### TASK GOAL
In the comments on telescope names, what name did Paul Temple give the telescope he built in 1992?

### EXCERPT TO READ


    PS. I enjoy your blog writings. Good to see you are getting more space to write in this media.

  4. Piotr Nowak, Poland

    I named my telescope “Levy” for you David because your books, programes and articles gave me so much passion in astronomy…

  5. Paul Temple

    My telescope was named soon after I built it in 1992. After buying an 8″ mirror and diagonal for 50 dollars the name “Bargain Bucket” just seemed to fit. It is still a star party favorite with tourists. One year at an Astronomy day in Kansas City I was away from the scope for a few moments. I heard a commotion and saw a man leading his wife and kids over to my scope. I started to come over when I saw his excitement, then he turns to his wife and says ” Look at this piece of junk, if he can do it then I can do it!” Needless to say I turned around and went eleswhere! Still works good though!

### DATA SUPPLIED
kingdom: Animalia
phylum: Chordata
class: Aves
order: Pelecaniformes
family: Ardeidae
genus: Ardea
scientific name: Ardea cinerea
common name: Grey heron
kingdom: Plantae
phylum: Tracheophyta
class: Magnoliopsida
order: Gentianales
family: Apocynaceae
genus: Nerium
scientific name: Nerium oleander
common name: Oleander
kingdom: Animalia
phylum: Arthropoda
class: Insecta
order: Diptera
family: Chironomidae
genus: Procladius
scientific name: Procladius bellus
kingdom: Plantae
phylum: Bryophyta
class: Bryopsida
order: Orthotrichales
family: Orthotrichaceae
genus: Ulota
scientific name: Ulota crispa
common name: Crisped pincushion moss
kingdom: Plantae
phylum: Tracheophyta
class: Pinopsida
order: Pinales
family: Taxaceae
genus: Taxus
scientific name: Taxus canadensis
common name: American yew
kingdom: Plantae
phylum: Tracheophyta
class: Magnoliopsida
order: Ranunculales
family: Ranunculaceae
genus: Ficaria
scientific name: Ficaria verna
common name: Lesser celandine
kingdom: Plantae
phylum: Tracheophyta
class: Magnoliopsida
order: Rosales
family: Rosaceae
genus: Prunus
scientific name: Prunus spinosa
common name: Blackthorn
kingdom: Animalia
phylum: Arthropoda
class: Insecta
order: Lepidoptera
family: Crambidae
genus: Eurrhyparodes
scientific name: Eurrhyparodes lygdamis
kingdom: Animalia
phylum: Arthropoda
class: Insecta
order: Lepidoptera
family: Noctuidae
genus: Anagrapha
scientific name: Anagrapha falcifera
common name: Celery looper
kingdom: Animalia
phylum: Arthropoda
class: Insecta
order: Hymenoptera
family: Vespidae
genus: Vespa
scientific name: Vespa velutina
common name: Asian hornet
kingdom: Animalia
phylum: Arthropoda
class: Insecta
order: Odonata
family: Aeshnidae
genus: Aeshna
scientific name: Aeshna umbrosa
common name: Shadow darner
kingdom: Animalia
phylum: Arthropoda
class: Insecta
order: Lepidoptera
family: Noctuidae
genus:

### FINISHED EXERCISE
"Bargain Bucket"